- _GIVEN RECORDS_
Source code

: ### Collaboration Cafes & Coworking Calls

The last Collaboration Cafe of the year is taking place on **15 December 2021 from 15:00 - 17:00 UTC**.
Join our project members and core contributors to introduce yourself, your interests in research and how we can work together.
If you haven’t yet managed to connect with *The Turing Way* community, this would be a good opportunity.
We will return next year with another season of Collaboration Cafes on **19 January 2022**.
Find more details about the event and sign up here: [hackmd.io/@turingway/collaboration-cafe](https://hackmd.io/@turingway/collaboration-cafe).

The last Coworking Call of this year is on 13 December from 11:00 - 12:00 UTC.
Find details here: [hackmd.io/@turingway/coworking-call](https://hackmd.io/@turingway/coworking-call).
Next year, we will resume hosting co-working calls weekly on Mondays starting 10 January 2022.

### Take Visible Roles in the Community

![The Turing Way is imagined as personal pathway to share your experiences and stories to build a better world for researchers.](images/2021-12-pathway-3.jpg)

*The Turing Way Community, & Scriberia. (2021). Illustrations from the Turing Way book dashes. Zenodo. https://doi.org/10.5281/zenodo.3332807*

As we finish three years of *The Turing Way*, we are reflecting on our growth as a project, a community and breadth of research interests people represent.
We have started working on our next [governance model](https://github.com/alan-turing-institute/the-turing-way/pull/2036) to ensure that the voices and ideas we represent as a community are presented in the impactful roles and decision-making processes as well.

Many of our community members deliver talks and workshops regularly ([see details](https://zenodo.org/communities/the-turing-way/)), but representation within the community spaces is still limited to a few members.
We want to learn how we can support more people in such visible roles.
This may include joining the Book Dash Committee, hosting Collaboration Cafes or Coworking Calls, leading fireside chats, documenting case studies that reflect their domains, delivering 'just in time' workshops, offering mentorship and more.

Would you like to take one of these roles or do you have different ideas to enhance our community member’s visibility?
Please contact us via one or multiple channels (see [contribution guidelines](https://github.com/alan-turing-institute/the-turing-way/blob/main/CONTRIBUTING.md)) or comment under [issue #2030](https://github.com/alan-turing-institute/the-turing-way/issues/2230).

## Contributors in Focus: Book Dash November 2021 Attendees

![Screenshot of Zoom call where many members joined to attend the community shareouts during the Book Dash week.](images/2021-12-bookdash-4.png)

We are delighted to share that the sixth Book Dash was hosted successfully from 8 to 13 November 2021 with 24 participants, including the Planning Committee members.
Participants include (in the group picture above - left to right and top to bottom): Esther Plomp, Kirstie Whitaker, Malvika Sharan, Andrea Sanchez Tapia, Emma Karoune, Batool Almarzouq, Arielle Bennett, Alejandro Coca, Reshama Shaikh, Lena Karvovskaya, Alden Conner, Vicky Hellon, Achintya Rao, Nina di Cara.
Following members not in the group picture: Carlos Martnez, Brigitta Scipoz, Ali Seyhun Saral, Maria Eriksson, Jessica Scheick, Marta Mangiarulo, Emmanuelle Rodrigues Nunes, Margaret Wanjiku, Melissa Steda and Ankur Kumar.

- _ASSIGNED TASK_
Reproduce the lines from the beginning of the text through the line containing "Cafes & Coworking Calls", substituting "Community" for "Collaboration" and leaving everything else unchanged.

- _SOLUTION FOR THIS TASK_
Source code

: ### Community Cafes & Coworking Calls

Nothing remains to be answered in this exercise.